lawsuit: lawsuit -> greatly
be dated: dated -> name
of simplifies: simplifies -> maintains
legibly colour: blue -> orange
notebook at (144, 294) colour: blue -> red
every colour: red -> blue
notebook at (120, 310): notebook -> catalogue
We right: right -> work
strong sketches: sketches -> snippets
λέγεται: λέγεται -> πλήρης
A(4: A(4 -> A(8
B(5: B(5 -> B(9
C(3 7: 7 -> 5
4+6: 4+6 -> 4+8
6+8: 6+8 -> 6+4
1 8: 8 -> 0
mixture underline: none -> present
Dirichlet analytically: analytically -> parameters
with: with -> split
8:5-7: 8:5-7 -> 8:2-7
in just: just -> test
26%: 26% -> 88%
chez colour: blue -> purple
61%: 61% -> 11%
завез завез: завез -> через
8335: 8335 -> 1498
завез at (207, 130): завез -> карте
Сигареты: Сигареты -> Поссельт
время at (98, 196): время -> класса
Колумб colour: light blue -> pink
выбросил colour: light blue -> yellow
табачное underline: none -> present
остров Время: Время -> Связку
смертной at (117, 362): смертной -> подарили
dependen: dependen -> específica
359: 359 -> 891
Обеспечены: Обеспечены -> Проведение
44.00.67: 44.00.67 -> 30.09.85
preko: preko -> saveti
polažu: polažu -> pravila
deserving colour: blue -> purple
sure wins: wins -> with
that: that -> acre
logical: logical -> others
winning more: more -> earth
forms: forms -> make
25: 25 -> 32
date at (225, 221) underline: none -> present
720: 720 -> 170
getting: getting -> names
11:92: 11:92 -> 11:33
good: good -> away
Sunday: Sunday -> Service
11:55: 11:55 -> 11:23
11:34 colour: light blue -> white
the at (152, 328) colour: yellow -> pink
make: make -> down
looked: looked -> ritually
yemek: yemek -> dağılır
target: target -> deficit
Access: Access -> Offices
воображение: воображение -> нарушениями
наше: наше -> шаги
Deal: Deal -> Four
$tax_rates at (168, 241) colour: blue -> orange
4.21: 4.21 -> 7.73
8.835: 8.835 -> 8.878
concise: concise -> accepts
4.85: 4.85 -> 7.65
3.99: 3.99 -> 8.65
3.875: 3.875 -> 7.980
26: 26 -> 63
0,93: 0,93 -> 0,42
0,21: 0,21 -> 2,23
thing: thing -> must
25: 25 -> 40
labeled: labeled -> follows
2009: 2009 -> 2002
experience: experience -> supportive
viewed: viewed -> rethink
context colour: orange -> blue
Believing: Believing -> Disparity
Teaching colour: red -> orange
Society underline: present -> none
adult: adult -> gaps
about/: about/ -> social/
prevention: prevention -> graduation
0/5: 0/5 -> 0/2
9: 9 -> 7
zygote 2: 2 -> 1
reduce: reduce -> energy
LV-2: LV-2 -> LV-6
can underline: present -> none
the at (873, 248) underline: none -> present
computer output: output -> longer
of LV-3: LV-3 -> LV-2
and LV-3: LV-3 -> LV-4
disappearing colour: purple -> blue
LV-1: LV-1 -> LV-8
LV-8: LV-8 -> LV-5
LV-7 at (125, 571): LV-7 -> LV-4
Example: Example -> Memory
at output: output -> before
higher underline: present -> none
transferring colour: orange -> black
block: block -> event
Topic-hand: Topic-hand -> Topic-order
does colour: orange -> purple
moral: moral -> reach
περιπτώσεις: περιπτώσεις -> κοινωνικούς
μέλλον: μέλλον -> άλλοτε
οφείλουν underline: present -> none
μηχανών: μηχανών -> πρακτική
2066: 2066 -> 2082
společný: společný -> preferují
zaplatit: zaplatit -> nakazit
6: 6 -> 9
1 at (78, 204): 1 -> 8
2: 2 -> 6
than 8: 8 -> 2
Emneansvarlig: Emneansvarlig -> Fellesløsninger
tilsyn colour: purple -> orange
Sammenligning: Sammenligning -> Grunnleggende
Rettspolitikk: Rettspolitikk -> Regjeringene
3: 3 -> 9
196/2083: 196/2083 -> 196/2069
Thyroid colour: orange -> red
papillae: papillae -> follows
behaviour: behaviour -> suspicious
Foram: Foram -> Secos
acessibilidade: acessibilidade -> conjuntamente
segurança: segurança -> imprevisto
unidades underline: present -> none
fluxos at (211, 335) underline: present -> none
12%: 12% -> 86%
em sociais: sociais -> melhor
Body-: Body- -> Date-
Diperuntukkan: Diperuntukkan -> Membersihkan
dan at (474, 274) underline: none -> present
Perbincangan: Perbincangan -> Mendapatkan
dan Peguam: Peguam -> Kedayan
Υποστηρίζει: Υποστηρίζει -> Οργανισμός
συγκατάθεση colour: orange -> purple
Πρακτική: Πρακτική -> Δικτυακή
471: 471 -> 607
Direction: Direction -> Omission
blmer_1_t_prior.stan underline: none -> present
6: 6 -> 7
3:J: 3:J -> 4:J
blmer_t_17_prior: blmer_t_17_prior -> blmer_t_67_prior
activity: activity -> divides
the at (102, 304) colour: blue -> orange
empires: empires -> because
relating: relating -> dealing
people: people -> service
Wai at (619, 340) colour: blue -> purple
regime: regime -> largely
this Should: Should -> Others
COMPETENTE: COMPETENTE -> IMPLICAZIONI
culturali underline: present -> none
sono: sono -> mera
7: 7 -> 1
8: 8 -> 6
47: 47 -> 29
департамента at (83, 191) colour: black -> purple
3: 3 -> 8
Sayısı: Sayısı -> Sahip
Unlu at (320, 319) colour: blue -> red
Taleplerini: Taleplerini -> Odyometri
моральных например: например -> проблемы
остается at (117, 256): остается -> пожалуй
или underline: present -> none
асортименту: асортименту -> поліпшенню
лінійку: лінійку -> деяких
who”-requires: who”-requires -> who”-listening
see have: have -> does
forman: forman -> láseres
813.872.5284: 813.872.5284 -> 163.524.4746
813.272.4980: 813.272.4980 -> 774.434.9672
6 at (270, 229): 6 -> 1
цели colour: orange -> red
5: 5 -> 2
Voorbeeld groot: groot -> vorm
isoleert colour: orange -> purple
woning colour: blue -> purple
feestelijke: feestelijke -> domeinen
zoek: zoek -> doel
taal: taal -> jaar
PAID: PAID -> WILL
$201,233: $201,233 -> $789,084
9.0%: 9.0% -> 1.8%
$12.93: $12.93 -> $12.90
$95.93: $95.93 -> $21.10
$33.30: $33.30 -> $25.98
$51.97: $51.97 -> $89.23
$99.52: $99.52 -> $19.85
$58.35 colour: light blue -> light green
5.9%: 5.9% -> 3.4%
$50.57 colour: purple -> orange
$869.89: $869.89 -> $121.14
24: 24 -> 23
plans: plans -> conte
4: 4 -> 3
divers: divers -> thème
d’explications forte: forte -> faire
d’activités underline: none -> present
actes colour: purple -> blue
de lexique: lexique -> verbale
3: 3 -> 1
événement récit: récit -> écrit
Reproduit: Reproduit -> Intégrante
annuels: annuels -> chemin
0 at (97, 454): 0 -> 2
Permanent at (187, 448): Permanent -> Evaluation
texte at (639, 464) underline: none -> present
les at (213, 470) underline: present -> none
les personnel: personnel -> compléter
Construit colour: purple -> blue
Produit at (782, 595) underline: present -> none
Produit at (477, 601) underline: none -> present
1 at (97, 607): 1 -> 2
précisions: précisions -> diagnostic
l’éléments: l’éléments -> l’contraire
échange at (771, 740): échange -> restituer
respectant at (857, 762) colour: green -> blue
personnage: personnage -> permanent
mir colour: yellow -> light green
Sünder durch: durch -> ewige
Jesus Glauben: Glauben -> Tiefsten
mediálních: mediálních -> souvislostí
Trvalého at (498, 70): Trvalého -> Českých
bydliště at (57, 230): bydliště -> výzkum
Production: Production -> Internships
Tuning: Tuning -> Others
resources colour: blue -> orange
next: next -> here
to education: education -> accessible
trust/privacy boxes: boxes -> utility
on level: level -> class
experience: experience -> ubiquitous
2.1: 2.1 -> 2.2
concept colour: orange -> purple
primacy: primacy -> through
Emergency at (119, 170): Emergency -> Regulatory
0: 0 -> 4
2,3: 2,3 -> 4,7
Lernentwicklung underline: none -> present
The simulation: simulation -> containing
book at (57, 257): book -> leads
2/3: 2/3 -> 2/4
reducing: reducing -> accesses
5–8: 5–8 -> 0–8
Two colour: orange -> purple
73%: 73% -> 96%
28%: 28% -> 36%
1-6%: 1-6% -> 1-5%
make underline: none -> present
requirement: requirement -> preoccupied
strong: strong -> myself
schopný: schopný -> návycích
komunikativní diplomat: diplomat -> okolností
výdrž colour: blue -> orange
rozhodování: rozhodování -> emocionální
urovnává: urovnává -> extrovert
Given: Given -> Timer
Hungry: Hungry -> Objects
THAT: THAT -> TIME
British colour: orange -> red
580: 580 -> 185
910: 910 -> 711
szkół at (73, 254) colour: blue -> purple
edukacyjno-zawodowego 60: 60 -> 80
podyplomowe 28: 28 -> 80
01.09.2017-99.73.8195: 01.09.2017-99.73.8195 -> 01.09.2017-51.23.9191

**********

# [Written request]
Print the stretch of the records from the very start through the line that contains "Sunday: Sunday -> Service", copying each line exactly.

# [Complete output]
lawsuit: lawsuit -> greatly
be dated: dated -> name
of simplifies: simplifies -> maintains
legibly colour: blue -> orange
notebook at (144, 294) colour: blue -> red
every colour: red -> blue
notebook at (120, 310): notebook -> catalogue
We right: right -> work
strong sketches: sketches -> snippets
λέγεται: λέγεται -> πλήρης
A(4: A(4 -> A(8
B(5: B(5 -> B(9
C(3 7: 7 -> 5
4+6: 4+6 -> 4+8
6+8: 6+8 -> 6+4
1 8: 8 -> 0
mixture underline: none -> present
Dirichlet analytically: analytically -> parameters
with: with -> split
8:5-7: 8:5-7 -> 8:2-7
in just: just -> test
26%: 26% -> 88%
chez colour: blue -> purple
61%: 61% -> 11%
завез завез: завез -> через
8335: 8335 -> 1498
завез at (207, 130): завез -> карте
Сигареты: Сигареты -> Поссельт
время at (98, 196): время -> класса
Колумб colour: light blue -> pink
выбросил colour: light blue -> yellow
табачное underline: none -> present
остров Время: Время -> Связку
смертной at (117, 362): смертной -> подарили
dependen: dependen -> específica
359: 359 -> 891
Обеспечены: Обеспечены -> Проведение
44.00.67: 44.00.67 -> 30.09.85
preko: preko -> saveti
polažu: polažu -> pravila
deserving colour: blue -> purple
sure wins: wins -> with
that: that -> acre
logical: logical -> others
winning more: more -> earth
forms: forms -> make
25: 25 -> 32
date at (225, 221) underline: none -> present
720: 720 -> 170
getting: getting -> names
11:92: 11:92 -> 11:33
good: good -> away
Sunday: Sunday -> Service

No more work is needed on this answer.